Revista Ave Maria

Artigos da revista › 04/12/2018

As pessoas especiais e a eucaristia

Recentemente fomos questionados se uma criança especial, com deficiência mental, poderia fazer a Primeira Comunhão. Essa dúvida chamou-nos à atenção e fomos verificar. Logo percebemos a necessidade de alguns esclarecimentos, haja vista que a resposta não é simples.

Sabemos que a Eucaristia faz parte da iniciação cristã, juntamente com os sacramentos do Batismo e da Confirmação (Crisma).
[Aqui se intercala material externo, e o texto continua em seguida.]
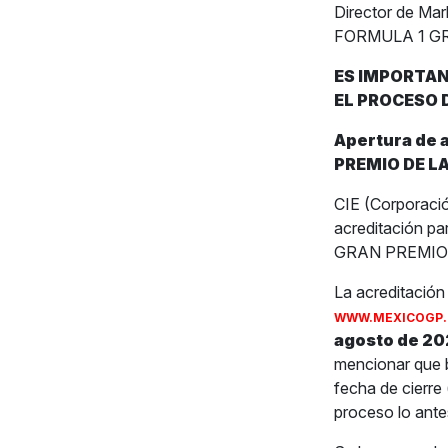
Director de Mar
FORMULA 1 GR
ES IMPORTAN
EL PROCESO 
Apertura de 
PREMIO DE LA
CIE (Corporació
acreditación p
GRAN PREMIO D
La acreditación
WWW.MEXICOGP.
agosto de 202
mencionar que b
fecha de cierre
proceso lo ante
Todo batizado, em seu processo de iniciação cristã, deverá ser crismado e também receber a Eucaristia, o que se aplica também às pessoas especiais no âmbito da Igreja Católica.

O Código de Direito Canônico orienta que a Eucaristia é destinada aos batizados que estão preparados, que alcançaram a idade e que estão em estado normal da razão, pois é necessário saber diferenciar a Eucaristia (corpo de Cristo) de um alimento comum e receber a comunhão com reverência. Assim, “qualquer batizado, não proibido pelo direito, pode e deve ser admitido à sagrada comunhão”. Porém, isso requer que “tenham suficiente conhecimento e cuidadosa preparação, de modo que, de acordo com sua capacidade, recebam o mistério de Cristo e possam receber o corpo do Senhor com fé e devoção” (Cân. 912 e 913).

Essas considerações canônicas, de suma importância, levam-nos também à questão da prática pastoral, no sentido de incluir as pessoas especiais no dia a dia da Igreja, especialmente na participação dos sacramentos. Para que isso seja possível, a comunidade eclesial deverá verificar a melhor forma de ensinar e fixar entendimento sobre a doutrina cristã católica às pessoas especiais. É necessário discernir também que essas pessoas têm tempos diferentes para assimilar o conhecimento, às vezes requerendo um maior período de preparação. Por isso, no cuidado pastoral será muito importante que todos se esforcem para acolher, preparar e possibilitar a participação dessas pessoas nos sacramentos, considerando a particularidade de cada uma.

Temos um importante ensinamento de Bento XVI em relação à participação ativa das pessoas especiais na vida eclesial. Particularmente nos chama a atenção a conclusão da citação a seguir, orientando que a comunhão eucarística seja garantida aos deficientes mentais, pois, ainda que eles não tenham a plena compreensão das verdades da fé “eles recebem a Eucaristia na fé da família ou da comunidade que os acompanha”: “Uma particular atenção há de ser reservada aos deficientes: sempre que a sua condição o permitir, a comunidade cristã deve facilitar a sua participação na celebração no lugar de culto; a propósito, procure-se remover, nos edifícios sagrados, eventuais obstáculos arquitetônicos que impeçam o seu acesso aos deficientes. Enfim, seja garantida também a comunhão eucarística, na medida do possível, aos deficientes mentais, batizados e crismados: eles recebem a Eucaristia na fé também da família ou da comunidade que os acompanha” (Bento XVI, Exortação Apostólica pós-sinodal Sacramentum Caritatis, nº 58).